**Exercise requirements**
Scan the data that follows and count the lines with the string "vase"; answer with the count alone.

**Stored dataset items**
+ + +

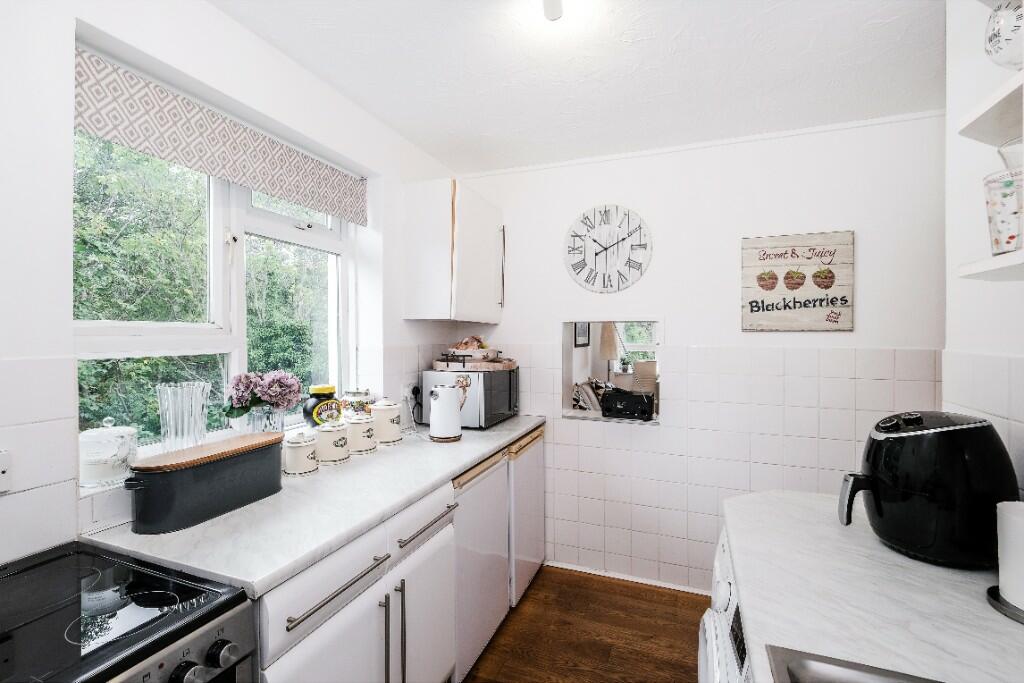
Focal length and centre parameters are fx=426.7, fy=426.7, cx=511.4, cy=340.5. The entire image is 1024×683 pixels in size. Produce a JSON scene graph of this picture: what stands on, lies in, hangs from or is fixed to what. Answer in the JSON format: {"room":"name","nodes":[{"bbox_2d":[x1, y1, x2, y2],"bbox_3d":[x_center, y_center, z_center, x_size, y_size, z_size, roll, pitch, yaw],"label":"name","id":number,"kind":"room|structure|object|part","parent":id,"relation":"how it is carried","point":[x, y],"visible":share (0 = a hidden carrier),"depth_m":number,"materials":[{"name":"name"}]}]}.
{"room":"kitchen","nodes":[
{"label":"kitchen","id":0,"kind":"room"},
{"bbox_2d":[78,418,138,487],"bbox_3d":[-1.122,0.301,1.190,0.137,0.173,0.138,0,0,21],"label":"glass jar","id":1,"kind":"object","parent":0,"point":[115,456],"visible":0.93,"depth_m":1.14,"materials":[{"name":"glass"}]},
{"bbox_2d":[156,381,210,451],"bbox_3d":[-1.030,0.260,1.345,0.136,0.245,0.139,0,0,21],"label":"glass vase","id":2,"kind":"object","parent":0,"point":[171,413],"visible":0.96,"depth_m":1.31,"materials":[{"name":"clear glass"}]},
{"bbox_2d":[0,1,461,574],"bbox_3d":[-1.188,0.180,0.967,0.244,2.481,4.268,0,0,21],"label":"left wall","id":3,"kind":"structure","parent":0,"point":[71,14],"depth_m":1.14,"materials":[{"name":"white paint"}]},
{"bbox_2d":[0,449,12,492],"bbox_3d":[-1.152,0.294,0.921,0.016,0.097,0.094,0,0,21],"label":"wall socket","id":4,"kind":"object","parent":3,"relation":"attached to","point":[1,470],"visible":0.99,"depth_m":0.96,"materials":[{"name":"white plastic"}]},
{"bbox_2d":[74,56,353,453],"bbox_3d":[-1.056,-0.193,1.645,0.122,1.164,1.186,0,0,21],"label":"window","id":5,"kind":"structure","parent":3,"relation":"in","point":[335,233],"depth_m":1.61,"materials":[{"name":"white"}]},
{"bbox_2d":[75,45,366,222],"bbox_3d":[-0.953,-0.678,1.611,0.051,0.205,1.138,0,0,21],"label":"roller blind","id":6,"kind":"object","parent":3,"relation":"attached to","point":[203,168],"visible":0.96,"depth_m":1.39,"materials":[{"name":"fabric"}]},
{"bbox_2d":[402,378,419,406],"bbox_3d":[-0.538,0.270,2.287,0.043,0.123,0.107,0,0,21],"label":"wall socket","id":7,"kind":"object","parent":3,"relation":"attached to","point":[405,393],"visible":0.83,"depth_m":2.26,"materials":[{"name":"white plastic"}]},
{"bbox_2d":[402,179,504,321],"bbox_3d":[-0.300,-0.476,2.528,0.365,0.721,0.673,0,0,21],"label":"upper cabinet","id":8,"kind":"object","parent":3,"relation":"attached to","point":[487,247],"visible":0.99,"depth_m":2.25,"materials":[{"name":"white"}]},
{"bbox_2d":[243,404,285,433],"bbox_3d":[-0.918,0.325,1.589,0.129,0.162,0.132,0,0,21],"label":"glass vase","id":9,"kind":"object","parent":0,"point":[259,421],"visible":0.73,"depth_m":1.55,"materials":[{"name":"clear glass"}]},
{"bbox_2d":[223,370,301,417],"bbox_3d":[-0.902,0.236,1.563,0.249,0.267,0.225,0,0,21],"label":"flower bouquet","id":10,"kind":"object","parent":9,"relation":"in","point":[275,395],"visible":0.92,"depth_m":1.52,"materials":[{"name":"plant"}]},
{"bbox_2d":[208,0,949,173],"bbox_3d":[0.242,-1.105,0.683,3.019,0.103,4.086,0,0,21],"label":"ceiling","id":11,"kind":"structure","parent":0,"point":[363,94],"depth_m":1.65,"materials":[{"name":"white paint"}]},
{"bbox_2d":[543,0,564,20],"bbox_3d":[0.079,-1.035,1.117,0.105,0.086,0.501,0,0,21],"label":"ceiling light","id":12,"kind":"object","parent":11,"relation":"attached to","point":[552,14],"visible":0.98,"depth_m":1.30,"materials":[{"name":"white"}]},
{"bbox_2d":[573,322,589,346],"bbox_3d":[0.911,-0.148,5.548,0.055,0.447,0.447,0,0,21],"label":"picture frame","id":13,"kind":"object","parent":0,"point":[584,331],"visible":0.55,"depth_m":5.52,"materials":[{"name":"black"}]},
{"bbox_2d":[461,565,708,682],"bbox_3d":[0.243,1.447,0.605,3.320,0.072,4.341,0,0,21],"label":"floor","id":14,"kind":"structure","parent":0,"point":[610,584],"depth_m":2.03,"materials":[{"name":"brown wood"}]},
{"bbox_2d":[0,541,256,682],"bbox_3d":[-0.914,0.944,0.631,0.648,0.913,0.708,0,0,21],"label":"stove","id":15,"kind":"object","parent":14,"relation":"on","point":[53,568],"visible":0.99,"depth_m":0.79,"materials":[{"name":"black glass"}]},
{"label":"control knobs","id":16,"kind":"part","parent":15,"relation":"part of","materials":[{"name":"metal"}]},
{"bbox_3d":[-0.535,0.580,0.796,0.037,0.043,0.044,0,0,21],"label":"knob","id":17,"kind":"part","parent":15,"relation":"part of","materials":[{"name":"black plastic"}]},
{"bbox_2d":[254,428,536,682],"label":"base cabinet","id":18,"kind":"object","parent":14,"relation":"on","point":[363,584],"visible":0.39,"depth_m":1.21,"materials":[{"name":"white"}]},
{"bbox_2d":[83,415,545,597],"bbox_3d":[-0.472,0.490,1.806,0.647,0.035,2.093,0,0,21],"label":"countertop","id":19,"kind":"structure","parent":18,"relation":"on","point":[463,460],"depth_m":1.17,"materials":[{"name":"white stone"}]},
{"bbox_2d":[124,432,284,533],"bbox_3d":[-0.865,0.393,1.246,0.163,0.173,0.429,0,0,21],"label":"bread bin","id":20,"kind":"object","parent":19,"relation":"on","point":[225,484],"visible":0.99,"depth_m":1.15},
{"bbox_2d":[281,430,319,476],"bbox_3d":[-0.773,0.399,1.557,0.124,0.150,0.126,0,0,21],"label":"canister","id":21,"kind":"object","parent":19,"relation":"on","point":[293,447],"visible":0.99,"depth_m":1.51,"materials":[{"name":"white ceramic"}]},
{"bbox_2d":[303,384,340,426],"bbox_3d":[-0.836,0.291,1.892,0.119,0.185,0.171,0,1,33],"label":"jar","id":22,"kind":"object","parent":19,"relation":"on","point":[321,389],"visible":0.9,"depth_m":1.84,"materials":[{"name":"black glass"}]},
{"bbox_2d":[314,418,350,464],"bbox_3d":[-0.711,0.389,1.689,0.134,0.168,0.135,0,0,21],"label":"canister","id":23,"kind":"object","parent":19,"relation":"on","point":[337,445],"visible":0.97,"depth_m":1.64,"materials":[{"name":"white ceramic"}]},
{"bbox_2d":[339,389,374,417],"bbox_3d":[-0.728,0.329,2.020,0.158,0.210,0.161,0,0,21],"label":"ceramic jar","id":24,"kind":"object","parent":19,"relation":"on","point":[359,407],"visible":0.69,"depth_m":1.96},
{"bbox_2d":[344,413,377,454],"bbox_3d":[-0.649,0.385,1.826,0.135,0.170,0.136,0,0,21],"label":"canister","id":25,"kind":"object","parent":19,"relation":"on","point":[365,449],"visible":0.94,"depth_m":1.78,"materials":[{"name":"white ceramic"}]},
{"bbox_2d":[370,399,402,444],"bbox_3d":[-0.589,0.368,2.000,0.140,0.200,0.142,0,0,21],"label":"canister","id":26,"kind":"object","parent":19,"relation":"on","point":[393,439],"visible":0.97,"depth_m":1.95,"materials":[{"name":"white ceramic"}]},
{"bbox_2d":[428,384,462,442],"bbox_3d":[-0.320,0.338,2.047,0.168,0.263,0.165,0,0,-21],"label":"electric kettle","id":27,"kind":"object","parent":19,"relation":"on","point":[445,401],"visible":1,"depth_m":1.99,"materials":[{"name":"white"}]},
{"bbox_2d":[419,368,519,428],"bbox_3d":[-0.219,0.322,2.517,0.393,0.304,0.524,0,0,21],"label":"microwave","id":28,"kind":"object","parent":19,"relation":"on","point":[493,411],"visible":0.84,"depth_m":2.30,"materials":[{"name":"metal"}]},
{"bbox_2d":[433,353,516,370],"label":"tray","id":29,"kind":"object","parent":28,"relation":"on","point":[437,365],"visible":0.88,"depth_m":2.37,"materials":[{"name":"brown wood"}]},
{"bbox_2d":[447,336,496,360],"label":"bowl","id":30,"kind":"object","parent":29,"relation":"on","point":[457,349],"visible":0.92,"depth_m":2.44,"materials":[{"name":"white"}]},
{"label":"drawer","id":31,"kind":"part","parent":18,"relation":"part of","materials":[{"name":"white"}]},
{"bbox_3d":[-0.381,0.554,0.973,0.038,0.015,0.297,0,0,21],"label":"drawer handle","id":32,"kind":"part","parent":18,"relation":"part of","materials":[{"name":"silver metal"}]},
{"bbox_3d":[-0.328,0.803,1.105,0.028,0.282,0.012,0,0,21],"label":"vertical handle","id":33,"kind":"part","parent":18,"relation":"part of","materials":[{"name":"silver metal"}]},
{"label":"vertical handle","id":34,"kind":"part","parent":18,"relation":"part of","materials":[{"name":"silver metal"}]},
{"bbox_3d":[-0.258,0.536,1.291,0.030,0.106,0.373,0,0,21],"label":"drawer","id":35,"kind":"part","parent":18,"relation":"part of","materials":[{"name":"white"}]},
{"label":"cabinet door","id":36,"kind":"part","parent":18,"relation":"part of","materials":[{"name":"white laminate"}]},
{"bbox_3d":[-0.241,0.539,1.275,0.040,0.015,0.287,0,0,21],"label":"drawer handle","id":37,"kind":"part","parent":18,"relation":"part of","materials":[{"name":"silver metal"}]},
{"bbox_2d":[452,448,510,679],"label":"refrigerator","id":38,"kind":"object","parent":14,"relation":"on","point":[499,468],"visible":0.28,"depth_m":1.83,"materials":[{"name":"white metal"}]},
{"bbox_2d":[507,426,545,605],"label":"refrigerator","id":39,"kind":"object","parent":14,"relation":"on","point":[530,476],"visible":0.23,"depth_m":2.31,"materials":[{"name":"white metal"}]},
{"bbox_2d":[696,527,751,682],"bbox_3d":[0.745,0.962,0.896,0.681,0.909,0.616,0,0,21],"label":"washing machine","id":40,"kind":"object","parent":14,"relation":"on","point":[718,568],"visible":0.2,"depth_m":0.95,"materials":[{"name":"white metal"}]},
{"bbox_2d":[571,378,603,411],"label":"cushion","id":41,"kind":"object","parent":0,"point":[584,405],"visible":0.48,"depth_m":3.89,"materials":[{"name":"fabric"}]},
{"bbox_2d":[599,322,619,367],"bbox_3d":[1.258,0.154,5.547,0.287,0.772,0.284,0,0,21],"label":"table lamp","id":42,"kind":"object","parent":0,"point":[610,349],"visible":0.76,"depth_m":5.46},
{"bbox_2d":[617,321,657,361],"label":"window","id":43,"kind":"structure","parent":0,"point":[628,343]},
{"bbox_2d":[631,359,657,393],"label":"chair","id":44,"kind":"object","parent":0,"point":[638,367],"visible":0.5,"depth_m":5.18,"materials":[{"name":"beige"}]},
{"bbox_2d":[454,114,945,593],"bbox_3d":[0.966,0.151,2.441,2.979,2.478,0.163,0,0,21],"label":"back wall","id":45,"kind":"structure","parent":0,"point":[838,339],"depth_m":2.29,"materials":[{"name":"white paint"}]},
{"bbox_2d":[563,204,652,293],"bbox_3d":[0.563,-0.545,2.534,0.518,0.534,0.035,0,0,21],"label":"wall clock","id":46,"kind":"object","parent":45,"relation":"attached to","point":[640,227],"visible":0.99,"depth_m":2.52,"materials":[{"name":"white wood"}]},
{"bbox_2d":[561,320,661,424],"bbox_3d":[0.631,0.184,2.645,0.691,0.606,0.372,0,0,21],"label":"pass-through opening","id":47,"kind":"object","parent":45,"relation":"in","point":[586,415],"visible":0.64,"depth_m":2.69,"materials":[{"name":"white"}]},
{"bbox_2d":[601,387,654,419],"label":"radio","id":48,"kind":"object","parent":47,"relation":"in","point":[628,405],"visible":1,"depth_m":2.49,"materials":[{"name":"black"}]},
{"bbox_2d":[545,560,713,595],"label":"baseboard","id":49,"kind":"structure","parent":45,"relation":"attached to","point":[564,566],"depth_m":2.47,"materials":[{"name":"white paint"}]},
{"bbox_2d":[740,231,853,331],"bbox_3d":[1.441,-0.293,2.174,0.498,0.495,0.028,0,0,21],"label":"wall sign","id":50,"kind":"object","parent":45,"relation":"attached to","point":[830,281],"visible":1,"depth_m":2.16,"materials":[{"name":"beige wood"}]},
{"bbox_2d":[720,489,1023,682],"bbox_3d":[0.648,0.507,0.294,0.690,0.036,2.326,0,0,21],"label":"right countertop","id":51,"kind":"structure","parent":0,"point":[974,600],"depth_m":0.81,"materials":[{"name":"white stone"}]},
{"bbox_2d":[764,644,941,682],"bbox_3d":[0.530,0.572,0.265,0.494,0.171,0.765,0,0,21],"label":"sink","id":52,"kind":"object","parent":51,"relation":"in","point":[870,680],"visible":0.97,"depth_m":0.65,"materials":[{"name":"silver metal"}]},
{"bbox_2d":[836,410,1018,568],"bbox_3d":[0.940,0.319,0.994,0.309,0.312,0.234,0,0,21],"label":"air fryer","id":53,"kind":"object","parent":51,"relation":"on","point":[982,427],"visible":0.98,"depth_m":0.91,"materials":[{"name":"black plastic"}]},
{"bbox_2d":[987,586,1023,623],"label":"paper towel holder","id":54,"kind":"object","parent":51,"relation":"on","point":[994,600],"visible":0.62,"depth_m":0.76,"materials":[{"name":"metal"}]},
{"bbox_2d":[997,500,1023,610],"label":"paper towel roll","id":55,"kind":"object","parent":54,"relation":"on","point":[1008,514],"visible":0.98,"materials":[{"name":"white paper"}]},
{"bbox_2d":[943,0,1023,501],"bbox_3d":[0.990,0.162,0.175,0.162,2.349,3.329,0,0,21],"label":"right wall","id":56,"kind":"structure","parent":0,"point":[990,287],"depth_m":1.23,"materials":[{"name":"white paint"}]},
{"bbox_2d":[956,71,1023,144],"bbox_3d":[0.985,-0.453,0.535,0.286,0.030,0.813,0,0,21],"label":"upper shelf","id":57,"kind":"object","parent":56,"relation":"attached to","point":[982,124],"visible":0.98,"depth_m":0.87,"materials":[{"name":"white"}]},
{"bbox_2d":[984,0,1023,69],"bbox_3d":[1.016,-0.606,0.821,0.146,0.195,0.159,0,0,21],"label":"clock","id":58,"kind":"object","parent":57,"relation":"on","point":[990,38],"visible":0.97,"depth_m":0.83,"materials":[{"name":"white"}]},
{"bbox_2d":[957,249,1023,280],"bbox_3d":[0.894,-0.141,0.378,0.248,0.029,1.087,0,0,21],"label":"lower shelf","id":59,"kind":"object","parent":56,"relation":"attached to","point":[984,269],"visible":0.98,"depth_m":0.83,"materials":[{"name":"white"}]},
{"bbox_2d":[983,169,1023,254],"bbox_3d":[1.003,-0.246,0.843,0.105,0.154,0.106,0,1,-32],"label":"glass","id":60,"kind":"object","parent":59,"relation":"on","point":[992,206],"visible":0.94,"depth_m":0.83,"materials":[{"name":"clear glass"}]},
{"bbox_2d":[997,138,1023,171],"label":"glass bowl","id":61,"kind":"object","parent":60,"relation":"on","point":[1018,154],"visible":0.65,"depth_m":0.85,"materials":[{"name":"clear glass"}]},
{"label":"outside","id":62,"kind":"structure","parent":0,"visible":0},
{"label":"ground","id":63,"kind":"structure","parent":62,"visible":0},
{"bbox_2d":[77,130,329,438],"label":"tree","id":64,"kind":"object","parent":63,"relation":"on","point":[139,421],"visible":0.2,"depth_m":4.01,"materials":[{"name":"green plant"}]}
]}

+ + +

**Response for this exercise**
2